長い間眠っていたように思うが、明るい陽射しに朝が来たのだ
身体は重く、頭痛と喉のいがらっぽさの他にも、腕や足に傷があるのだろう。ひりひりとした痛みを感じる。
障子戸で仕切られた、六畳ほどの部屋に寝かされていたのだと気付き、秋津はゆっくりとその上体を起こした。
ぐるりと見回してみても、やはり見覚えはない。
加えて火事場で煙と煤に塗れた身体もさっぱりと拭われ、身に着けたものも汚れ一つない清潔な単衣に着替えられている。じわじわと痛む左の腕を抑えると、単衣の生地の下で包帯が巻かれているのが分かった。
一体、ここは何処なのか。
恐らく誰かに助け出されたのだろうが、岩屋から出ようと這っていたところまでで記憶は途切れている。
「……短刀」
ぽつりとこぼれ出た自分の声で、一気に目が覚めていくのを感じた。
(ああそうだ、短刀を取りに戻ったんだ)
咄嗟に自分の枕元を振り向くと、懐紙を添えて置かれた柘植の櫛が見えた。
恭太郎から半ば押し付けられるように受け取った物だ。
しかし、秋津の身近に置かれていたのはそれだけで、肝心の短刀は影も形も見当たらない。

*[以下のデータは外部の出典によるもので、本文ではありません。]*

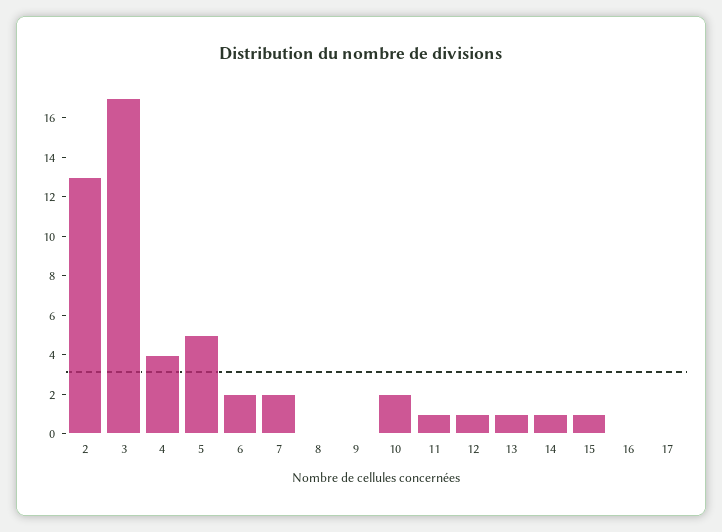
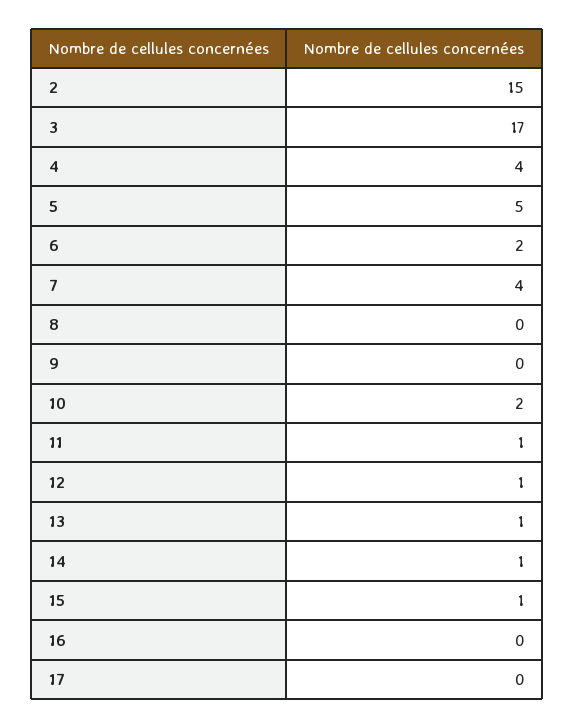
  {
-   "2": 13,
+   "2": 15,
    "3": 17,
    "4": 4,
    "5": 5,
    "6": 2,
-   "7": 2,
+   "7": 4,
    "8": 0,
    "9": 0,
    "10": 2,
    "11": 1,
    "12": 1,
    "13": 1,
    "14": 1,
    "15": 1,
    "16": 0,
    "17": 0
  }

助け出された時に、岩屋に置き去りにされてしまったのかもしれない。
あの時、懐に入れるか帯に挟むかしていれば良かったと、ひどく後悔した。
これでは何のために危険を侵したか分からない。
火事はあれからどうなったのか、岩屋にはまだ踏み入ることが出来るのか。